Being blocked is a give-and-take. You can't be hit, but you also can't hit back. 

I've forshadowed events in session 6, given my rationale for certain events, and explained how I use certain rules. There will be a part two where I get into alignment and motivation, plus hit points.

4 comments:

  1. Your decision about having 3 ways to leave combat matches up with 3 of the failure states for morale in AD&D (fall back fighting, disengage-retreat, flee in panic, with the 4th state being surrender)

    ReplyDelete
  2. I compared the what the AD&D morale conditions were and simply worked out a way to simulate it. I don't impose morale on the PCs, but I do give them a couple of ways to choose actions. By the same standard, I have a codified method to deal with creatures that do have morale imposed on them. This way is slightly less harsh to monsters. Usually there are not enough PCs or they can't swing fast enough or they don't want to impose the full penalties on the enemy.

    Many times, I find that PCs are pretty reasonable and don't flip into slaughter mode when winning. Monsters that flee and monster that surrender are both monsters defeated in my book, so they give experience. What the players do miss out on is treasure if the monsters flee.

    That seems fair to me and reduces the number of "+1 whatevers" being forked out to players. It's better to level up than get a +1 anything. You always have your level, but may not have access to a device that boosts your abilities every day.

    ReplyDelete
  3. Curious how you handle friendly fire. If the archer misses... they still haven't necessarily hit the friend wearing chainmail, at least not enough to do damage. Or have they?

    ReplyDelete
  4. I strongly discourage fire into melee.

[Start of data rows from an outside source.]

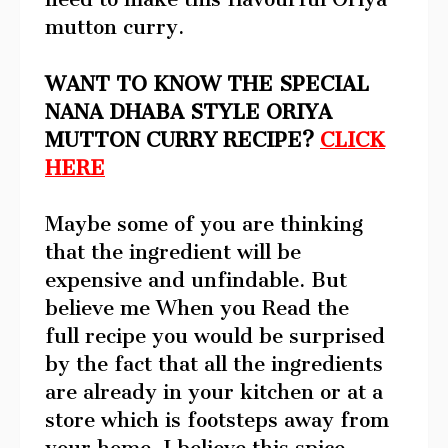
mutton curry.
WANT TO KNOW THE SPECIAL
NANA DHABA STYLE ORIYA
MUTTON CURRY RECIPE?
CLICK
HERE
Maybe some of you are thinking
that the ingredient will be
expensive and unfindable. But
believe me When you Read the
full recipe you would be surprised
by the fact that all the ingredients
are already in your kitchen or at a
store which is footsteps away from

    First, I have a rule for misses in general. An even number "miss" represents a time where the shooter decided they couldn't hit and didn't release the shot. No harm, no foul and I can forget it happened. It also preserves ammo for the players.

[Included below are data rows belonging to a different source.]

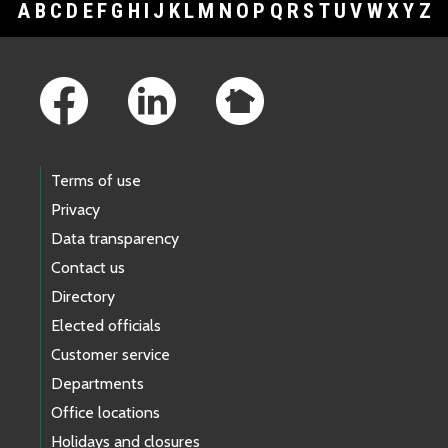
A
B
C
D
E
F
G
H
I
J
K
L
M
N
O
P
Q
R
S
T
U
V
W
X
Y
Z
Footer Links
Terms of use
Privacy
Data transparency
Contact us
Directory
Elected officials
Customer service
Departments
Office locations
Holidays and closures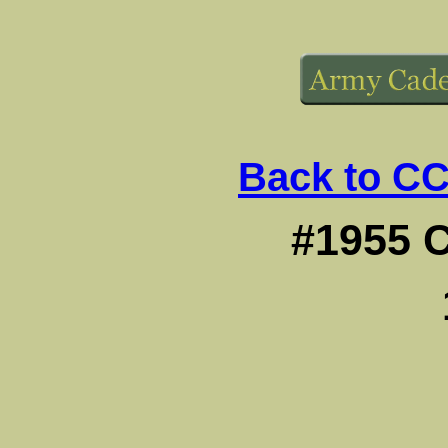
Back to CC
#1955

    On an odd number roll, the shooter fired and missed their intended target. They can hit someone else with that missile, but only if the people are in a tight group. It requires a second attack roll to see what happens.

    If the friend is behind the intended target, they may get a cover bonus. If the accidental target is not facing the shooter, it's a flank or rear attack, which is very, very bad for the target. This is the most common scenario, which is the reason I discourage it.

    (Sometimes, the decision to shoot is reasonably an alignment or personality clash. That is a whole different issue.)